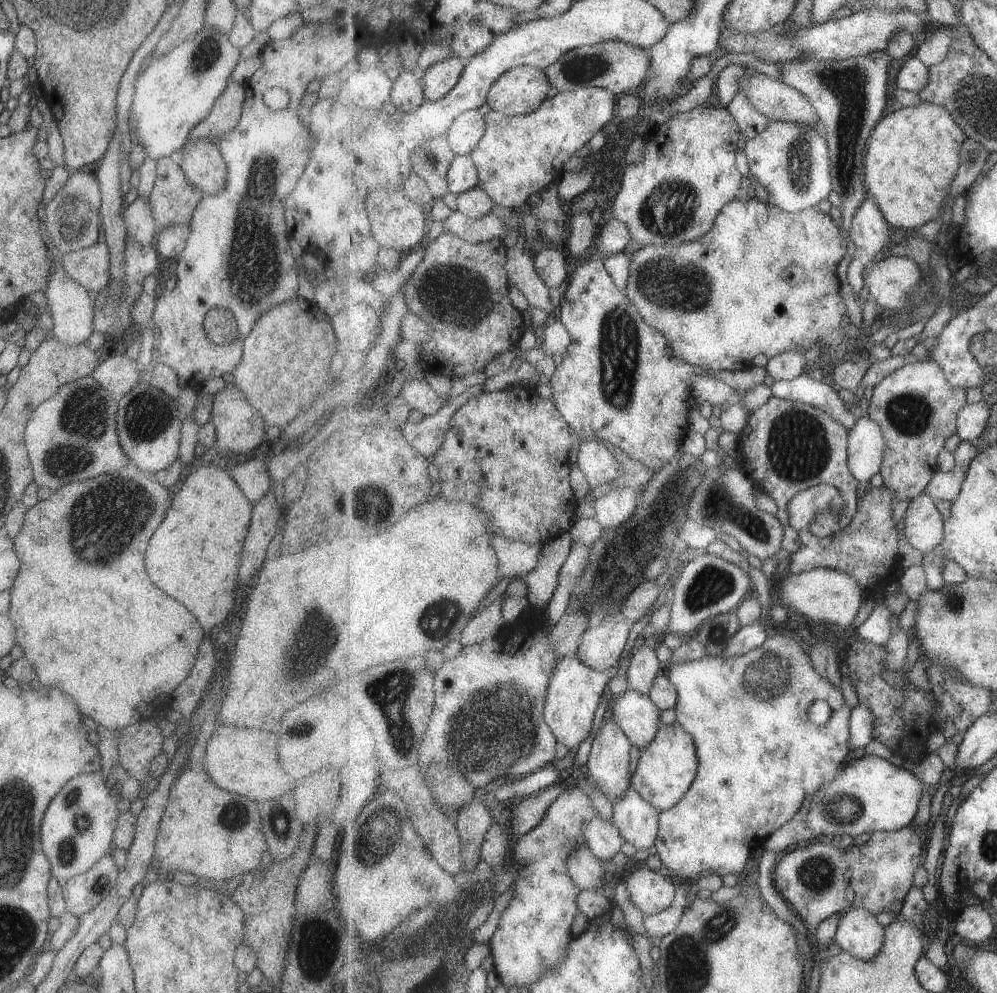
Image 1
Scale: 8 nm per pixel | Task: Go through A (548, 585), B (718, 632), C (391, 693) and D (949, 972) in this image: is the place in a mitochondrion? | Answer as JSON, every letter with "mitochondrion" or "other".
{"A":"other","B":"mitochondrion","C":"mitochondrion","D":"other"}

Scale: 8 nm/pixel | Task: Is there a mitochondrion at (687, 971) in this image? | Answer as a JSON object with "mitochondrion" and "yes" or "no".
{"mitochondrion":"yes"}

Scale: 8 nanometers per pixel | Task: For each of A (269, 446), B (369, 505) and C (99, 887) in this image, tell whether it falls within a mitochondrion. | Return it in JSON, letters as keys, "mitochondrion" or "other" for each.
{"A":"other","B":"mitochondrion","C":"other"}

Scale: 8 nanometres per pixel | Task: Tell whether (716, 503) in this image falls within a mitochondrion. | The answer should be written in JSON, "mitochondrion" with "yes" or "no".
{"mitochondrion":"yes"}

▸ What to produce: Where the line containing "Scale: 8 nanometres" appears, start copying, and go on exactly through the last line of the data.

▸ Task answer:
Scale: 8 nanometres per pixel | Task: Tell whether (716, 503) in this image falls within a mitochondrion. | The answer should be written in JSON, "mitochondrion" with "yes" or "no".
{"mitochondrion":"yes"}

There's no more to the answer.